* PROMPT
Can you lay out every line of the data below as a numbered list, skipping any blank lines and leaving the pictures out?

* Pixel coordinate tracking data
Start of Block
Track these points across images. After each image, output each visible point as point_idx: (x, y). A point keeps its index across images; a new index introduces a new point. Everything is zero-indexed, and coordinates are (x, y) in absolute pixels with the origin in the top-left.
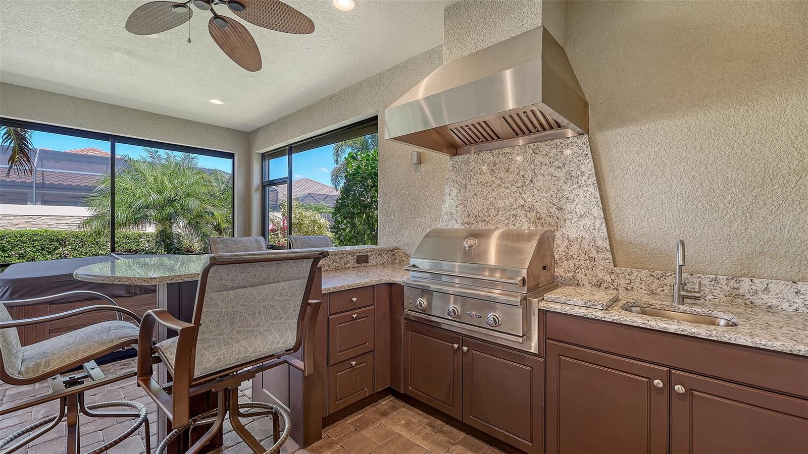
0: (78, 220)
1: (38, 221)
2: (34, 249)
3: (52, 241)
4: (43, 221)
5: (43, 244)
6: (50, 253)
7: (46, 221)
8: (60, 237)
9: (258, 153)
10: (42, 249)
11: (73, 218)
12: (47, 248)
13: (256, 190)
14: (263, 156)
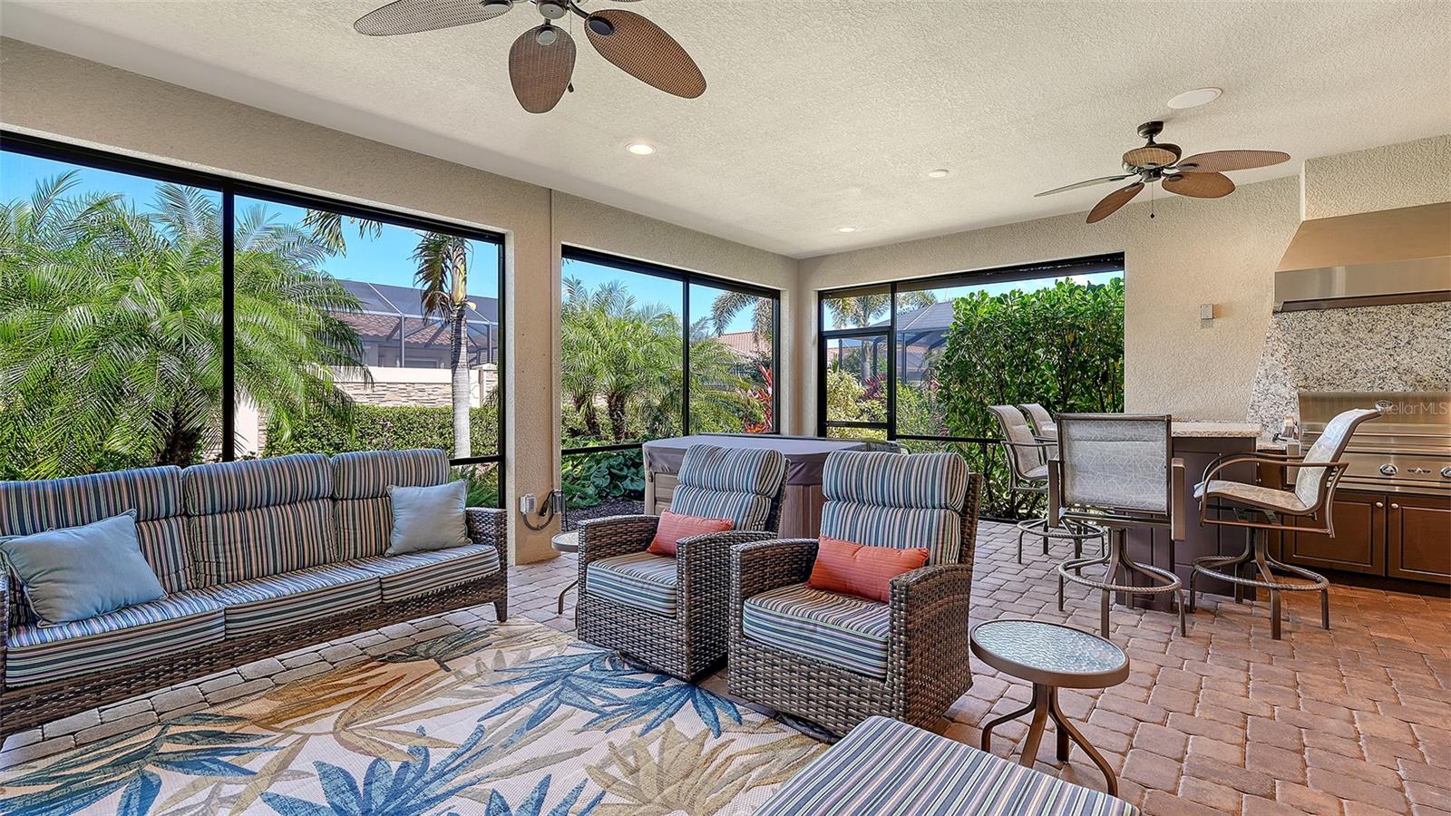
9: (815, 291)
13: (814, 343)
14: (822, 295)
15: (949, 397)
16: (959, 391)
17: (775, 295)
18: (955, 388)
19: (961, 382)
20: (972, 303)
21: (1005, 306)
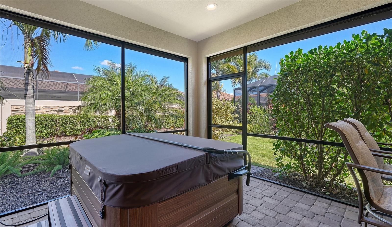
End of Block
* RESPONSE AREA
1. Track these points across images. After each image, output each visible point as point_idx: (x, y). A point keeps its index across images; a new index introduces a new point. Everything is zero-indexed, and coordinates are (x, y) in absolute pixels with the origin in the top-left.
2. 0: (78, 220)
3. 1: (38, 221)
4. 2: (34, 249)
5. 3: (52, 241)
6. 4: (43, 221)
7. 5: (43, 244)
8. 6: (50, 253)
9. 7: (46, 221)
10. 8: (60, 237)
11. 9: (258, 153)
12. 10: (42, 249)
13. 11: (73, 218)
14. 12: (47, 248)
15. 13: (256, 190)
16. 14: (263, 156)
17. 9: (815, 291)
18. 13: (814, 343)
19. 14: (822, 295)
20. 15: (949, 397)
21. 16: (959, 391)
22. 17: (775, 295)
23. 18: (955, 388)
24. 19: (961, 382)
25. 20: (972, 303)
26. 21: (1005, 306)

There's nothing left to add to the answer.